§ EXERCISE:
Your answer must be the records below, printed exactly.

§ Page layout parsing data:
..........
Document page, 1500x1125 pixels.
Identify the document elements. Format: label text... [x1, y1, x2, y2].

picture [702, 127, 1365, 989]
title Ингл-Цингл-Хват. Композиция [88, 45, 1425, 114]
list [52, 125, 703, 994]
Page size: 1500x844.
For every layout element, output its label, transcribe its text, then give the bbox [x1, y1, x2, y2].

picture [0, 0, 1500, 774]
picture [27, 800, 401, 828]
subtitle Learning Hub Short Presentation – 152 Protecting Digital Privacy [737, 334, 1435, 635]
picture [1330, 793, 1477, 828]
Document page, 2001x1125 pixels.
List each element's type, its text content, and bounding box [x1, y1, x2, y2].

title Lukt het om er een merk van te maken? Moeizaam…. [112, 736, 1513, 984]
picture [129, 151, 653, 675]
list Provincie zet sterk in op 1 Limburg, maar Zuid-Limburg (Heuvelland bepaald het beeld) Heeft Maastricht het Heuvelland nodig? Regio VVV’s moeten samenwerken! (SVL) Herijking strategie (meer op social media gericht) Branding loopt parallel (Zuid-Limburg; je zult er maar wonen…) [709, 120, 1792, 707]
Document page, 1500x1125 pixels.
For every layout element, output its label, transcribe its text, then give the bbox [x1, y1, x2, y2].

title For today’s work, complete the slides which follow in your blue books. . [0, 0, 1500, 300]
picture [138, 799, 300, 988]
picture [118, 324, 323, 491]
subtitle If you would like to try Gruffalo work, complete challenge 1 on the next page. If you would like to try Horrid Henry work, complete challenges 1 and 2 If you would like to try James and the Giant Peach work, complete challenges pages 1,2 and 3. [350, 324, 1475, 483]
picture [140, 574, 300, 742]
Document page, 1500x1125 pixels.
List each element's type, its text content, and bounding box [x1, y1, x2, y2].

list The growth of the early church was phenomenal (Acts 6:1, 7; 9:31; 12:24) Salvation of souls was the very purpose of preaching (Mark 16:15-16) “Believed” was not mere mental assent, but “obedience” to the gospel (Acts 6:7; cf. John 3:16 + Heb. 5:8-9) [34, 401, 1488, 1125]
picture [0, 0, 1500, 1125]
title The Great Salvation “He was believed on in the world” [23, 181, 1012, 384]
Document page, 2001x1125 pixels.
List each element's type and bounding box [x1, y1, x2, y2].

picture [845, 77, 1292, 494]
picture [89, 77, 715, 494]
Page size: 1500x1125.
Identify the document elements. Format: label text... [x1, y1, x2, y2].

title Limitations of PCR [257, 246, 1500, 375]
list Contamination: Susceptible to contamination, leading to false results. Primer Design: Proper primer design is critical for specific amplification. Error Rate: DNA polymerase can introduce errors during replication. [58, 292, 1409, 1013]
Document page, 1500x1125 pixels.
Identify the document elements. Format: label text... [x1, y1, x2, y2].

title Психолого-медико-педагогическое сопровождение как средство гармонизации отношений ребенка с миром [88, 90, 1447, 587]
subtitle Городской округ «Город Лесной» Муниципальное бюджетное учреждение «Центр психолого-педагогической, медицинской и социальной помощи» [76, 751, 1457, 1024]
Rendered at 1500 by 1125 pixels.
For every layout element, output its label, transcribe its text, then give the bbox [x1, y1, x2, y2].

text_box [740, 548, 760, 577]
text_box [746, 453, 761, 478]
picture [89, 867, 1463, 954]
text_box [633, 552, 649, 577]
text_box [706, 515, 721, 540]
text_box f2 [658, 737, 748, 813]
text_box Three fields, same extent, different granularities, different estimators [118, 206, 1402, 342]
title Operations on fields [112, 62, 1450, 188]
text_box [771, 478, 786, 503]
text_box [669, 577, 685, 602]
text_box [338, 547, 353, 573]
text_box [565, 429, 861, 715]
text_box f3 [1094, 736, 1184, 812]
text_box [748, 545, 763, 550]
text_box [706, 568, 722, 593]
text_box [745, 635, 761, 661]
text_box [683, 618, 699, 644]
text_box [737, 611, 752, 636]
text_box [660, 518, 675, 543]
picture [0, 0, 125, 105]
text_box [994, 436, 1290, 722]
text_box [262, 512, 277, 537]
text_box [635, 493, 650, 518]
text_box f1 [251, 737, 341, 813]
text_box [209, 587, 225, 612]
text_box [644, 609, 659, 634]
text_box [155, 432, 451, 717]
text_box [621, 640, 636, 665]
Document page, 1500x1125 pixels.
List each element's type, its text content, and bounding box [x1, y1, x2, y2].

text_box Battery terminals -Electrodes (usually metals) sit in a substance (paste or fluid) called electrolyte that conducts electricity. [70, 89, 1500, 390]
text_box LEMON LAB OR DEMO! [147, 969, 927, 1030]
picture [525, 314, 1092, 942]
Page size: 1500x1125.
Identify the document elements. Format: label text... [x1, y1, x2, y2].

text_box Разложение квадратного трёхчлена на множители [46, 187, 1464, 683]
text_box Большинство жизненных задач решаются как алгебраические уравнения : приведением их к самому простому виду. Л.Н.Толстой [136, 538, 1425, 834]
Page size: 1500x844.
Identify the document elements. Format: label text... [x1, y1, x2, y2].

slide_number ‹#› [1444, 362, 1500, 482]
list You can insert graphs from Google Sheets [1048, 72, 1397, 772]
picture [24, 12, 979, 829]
..........
§ ANSWER TO THIS TASK:
Document page, 1500x1125 pixels.
Identify the document elements. Format: label text... [x1, y1, x2, y2].

picture [702, 127, 1365, 989]
title Ингл-Цингл-Хват. Композиция [88, 45, 1425, 114]
list [52, 125, 703, 994]
Page size: 1500x844.
For every layout element, output its label, transcribe its text, then give the bbox [x1, y1, x2, y2].

picture [0, 0, 1500, 774]
picture [27, 800, 401, 828]
subtitle Learning Hub Short Presentation – 152 Protecting Digital Privacy [737, 334, 1435, 635]
picture [1330, 793, 1477, 828]
Document page, 2001x1125 pixels.
List each element's type, its text content, and bounding box [x1, y1, x2, y2].

title Lukt het om er een merk van te maken? Moeizaam…. [112, 736, 1513, 984]
picture [129, 151, 653, 675]
list Provincie zet sterk in op 1 Limburg, maar Zuid-Limburg (Heuvelland bepaald het beeld) Heeft Maastricht het Heuvelland nodig? Regio VVV’s moeten samenwerken! (SVL) Herijking strategie (meer op social media gericht) Branding loopt parallel (Zuid-Limburg; je zult er maar wonen…) [709, 120, 1792, 707]
Document page, 1500x1125 pixels.
For every layout element, output its label, transcribe its text, then give the bbox [x1, y1, x2, y2].

title For today’s work, complete the slides which follow in your blue books. . [0, 0, 1500, 300]
picture [138, 799, 300, 988]
picture [118, 324, 323, 491]
subtitle If you would like to try Gruffalo work, complete challenge 1 on the next page. If you would like to try Horrid Henry work, complete challenges 1 and 2 If you would like to try James and the Giant Peach work, complete challenges pages 1,2 and 3. [350, 324, 1475, 483]
picture [140, 574, 300, 742]
Document page, 1500x1125 pixels.
List each element's type, its text content, and bounding box [x1, y1, x2, y2].

list The growth of the early church was phenomenal (Acts 6:1, 7; 9:31; 12:24) Salvation of souls was the very purpose of preaching (Mark 16:15-16) “Believed” was not mere mental assent, but “obedience” to the gospel (Acts 6:7; cf. John 3:16 + Heb. 5:8-9) [34, 401, 1488, 1125]
picture [0, 0, 1500, 1125]
title The Great Salvation “He was believed on in the world” [23, 181, 1012, 384]
Document page, 2001x1125 pixels.
List each element's type and bounding box [x1, y1, x2, y2].

picture [845, 77, 1292, 494]
picture [89, 77, 715, 494]
Page size: 1500x1125.
Identify the document elements. Format: label text... [x1, y1, x2, y2].

title Limitations of PCR [257, 246, 1500, 375]
list Contamination: Susceptible to contamination, leading to false results. Primer Design: Proper primer design is critical for specific amplification. Error Rate: DNA polymerase can introduce errors during replication. [58, 292, 1409, 1013]
Document page, 1500x1125 pixels.
Identify the document elements. Format: label text... [x1, y1, x2, y2].

title Психолого-медико-педагогическое сопровождение как средство гармонизации отношений ребенка с миром [88, 90, 1447, 587]
subtitle Городской округ «Город Лесной» Муниципальное бюджетное учреждение «Центр психолого-педагогической, медицинской и социальной помощи» [76, 751, 1457, 1024]
Rendered at 1500 by 1125 pixels.
For every layout element, output its label, transcribe its text, then give the bbox [x1, y1, x2, y2].

text_box [740, 548, 760, 577]
text_box [746, 453, 761, 478]
picture [89, 867, 1463, 954]
text_box [633, 552, 649, 577]
text_box [706, 515, 721, 540]
text_box f2 [658, 737, 748, 813]
text_box Three fields, same extent, different granularities, different estimators [118, 206, 1402, 342]
title Operations on fields [112, 62, 1450, 188]
text_box [771, 478, 786, 503]
text_box [669, 577, 685, 602]
text_box [338, 547, 353, 573]
text_box [565, 429, 861, 715]
text_box f3 [1094, 736, 1184, 812]
text_box [748, 545, 763, 550]
text_box [706, 568, 722, 593]
text_box [745, 635, 761, 661]
text_box [683, 618, 699, 644]
text_box [737, 611, 752, 636]
text_box [660, 518, 675, 543]
picture [0, 0, 125, 105]
text_box [994, 436, 1290, 722]
text_box [262, 512, 277, 537]
text_box [635, 493, 650, 518]
text_box f1 [251, 737, 341, 813]
text_box [209, 587, 225, 612]
text_box [644, 609, 659, 634]
text_box [155, 432, 451, 717]
text_box [621, 640, 636, 665]
Document page, 1500x1125 pixels.
List each element's type, its text content, and bounding box [x1, y1, x2, y2].

text_box Battery terminals -Electrodes (usually metals) sit in a substance (paste or fluid) called electrolyte that conducts electricity. [70, 89, 1500, 390]
text_box LEMON LAB OR DEMO! [147, 969, 927, 1030]
picture [525, 314, 1092, 942]
Page size: 1500x1125.
Identify the document elements. Format: label text... [x1, y1, x2, y2].

text_box Разложение квадратного трёхчлена на множители [46, 187, 1464, 683]
text_box Большинство жизненных задач решаются как алгебраические уравнения : приведением их к самому простому виду. Л.Н.Толстой [136, 538, 1425, 834]
Page size: 1500x844.
Identify the document elements. Format: label text... [x1, y1, x2, y2].

slide_number ‹#› [1444, 362, 1500, 482]
list You can insert graphs from Google Sheets [1048, 72, 1397, 772]
picture [24, 12, 979, 829]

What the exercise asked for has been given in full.